Request 1
Answer these questions about the audit report:
(a) As of which dates are the consolidated balance sheets audited?
(b) Which note to the consolidated financial statements discusses the matters that raise substantial doubt about the Company's ability to continue as a going concern?
(c) With which board is the public accounting firm registered?

____ Quoted passage

Opinion on the Financial Statements
We have audited the accompanying consolidated balance sheets of Enjoy Technology, Inc. and its subsidiaries (the “Company”) as of December 31, 2021 and 2020, and the related consolidated statements of operations and comprehensive loss, redeemable convertible preferred stock and stockholders’ deficit and cash flows for the years then ended, including the related notes (collectively referred to as the “consolidated financial statements”). In our opinion, the consolidated financial statements present fairly, in all material respects, the financial position of the Company as of December 31, 2021 and 2020, and the results of its operations and its cash flows for the years then ended in conformity with accounting principles generally accepted in the United States of America.
Substantial Doubt about the Company’s Ability to Continue as a Going Concern
The accompanying consolidated financial statements have been prepared assuming that the Company will continue as a going concern. As discussed in Note 1 to the consolidated financial statements, the Company has an accumulated deficit, incurred losses and cash outflows from operations that raise substantial doubt about its ability to continue as a going concern. Management’s plans in regard to these matters are also described in Note 1. The consolidated financial statements do not include any adjustments that might result from the outcome of this uncertainty.
Basis for Opinion
These consolidated financial statements are the responsibility of the Company’s management. Our responsibility is to express an opinion on the Company’s consolidated financial statements based on our audits. We are a public accounting firm registered with the Public Company Accounting Oversight Board (United States) (PCAOB) and are required to be independent with respect to the Company in accordance with the U.S. federal securities laws and the applicable rules and regulations of the Securities and Exchange Commission and the PCAOB.

________
____ Material supplied

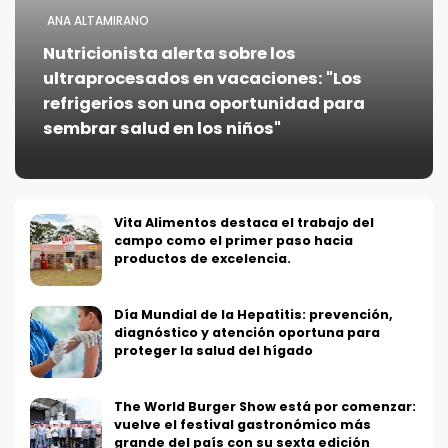
ANA ALTAMIRANO
Nutricionista alerta sobre los
ultraprocesados en vacaciones: "Los
refrigerios son una oportunidad para
sembrar salud en los niños"
Vita Alimentos destaca el trabajo del
campo como el primer paso hacia
productos de excelencia.
Día Mundial de la Hepatitis: prevención,
diagnóstico y atención oportuna para
proteger la salud del hígado
The World Burger Show está por comenzar:
vuelve el festival gastronómico más
grande del país con su sexta edición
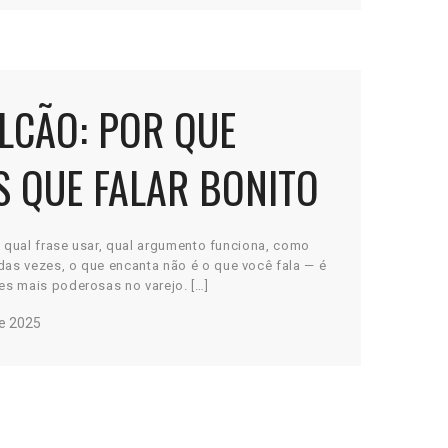
ALCÃO: POR QUE
S QUE FALAR BONITO
 qual frase usar, qual argumento funciona, como
as vezes, o que encanta não é o que você fala — é
es mais poderosas no varejo. […]
e 2025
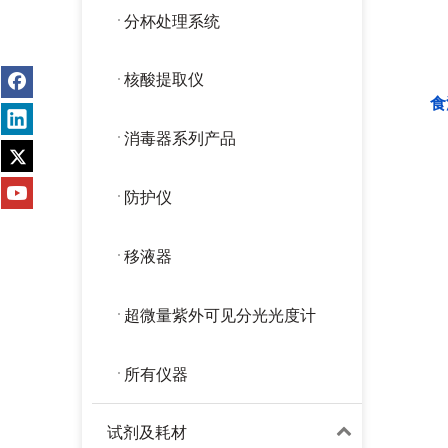
分杯处理系统
核酸提取仪
食
消毒器系列产品
防护仪
移液器
超微量紫外可见分光光度计
所有仪器
试剂及耗材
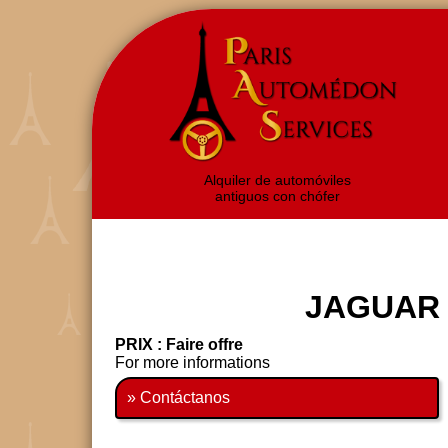
Alquiler de automóviles
antiguos con chófer
JAGUAR T
PRIX : Faire offre
For more informations
» Contáctanos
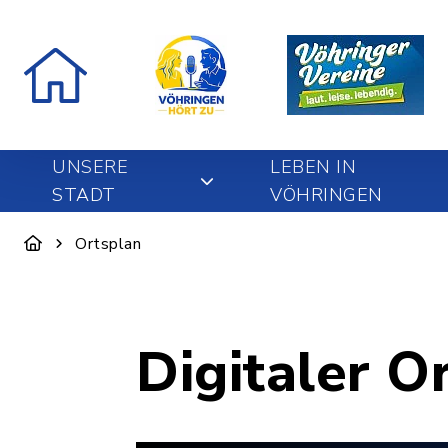
UNSERE
LEBEN IN
STADT
VÖHRINGEN
Ortsplan
Digitaler O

________

Request 2
Convert the records, from the line containing "ALCÃO: POR QUE" through the last line of the records (both included), into a Markdown table with the columns Row and Line. Leave the pictures out.

Written solution 1
(a) December 31, 2021 and 2020.
(b) Note 1.
(c) The Public Company Accounting Oversight Board (United States) (PCAOB).

Written solution 2
| Row | Line |
|---|---|
| 1 | ALCÃO: POR QUE |
| 2 | S QUE FALAR BONITO |
| 3 |  qual frase usar, qual argumento funciona, como |
| 4 | as vezes, o que encanta não é o que você fala — é |
| 5 | es mais poderosas no varejo. […] |
| 6 | e 2025 |
| 7 | 分杯处理系统 |
| 8 | 核酸提取仪 |
| 9 | 食 |
| 10 | 消毒器系列产品 |
| 11 | 防护仪 |
| 12 | 移液器 |
| 13 | 超微量紫外可见分光光度计 |
| 14 | 所有仪器 |
| 15 | 试剂及耗材 |
| 16 | Alquiler de automóviles |
| 17 | antiguos con chófer |
| 18 | JAGUAR T |
| 19 | PRIX : Faire offre |
| 20 | For more informations |
| 21 | » Contáctanos |
| 22 | UNSERE |
| 23 | LEBEN IN |
| 24 | STADT |
| 25 | VÖHRINGEN |
| 26 | Ortsplan |
| 27 | Digitaler O |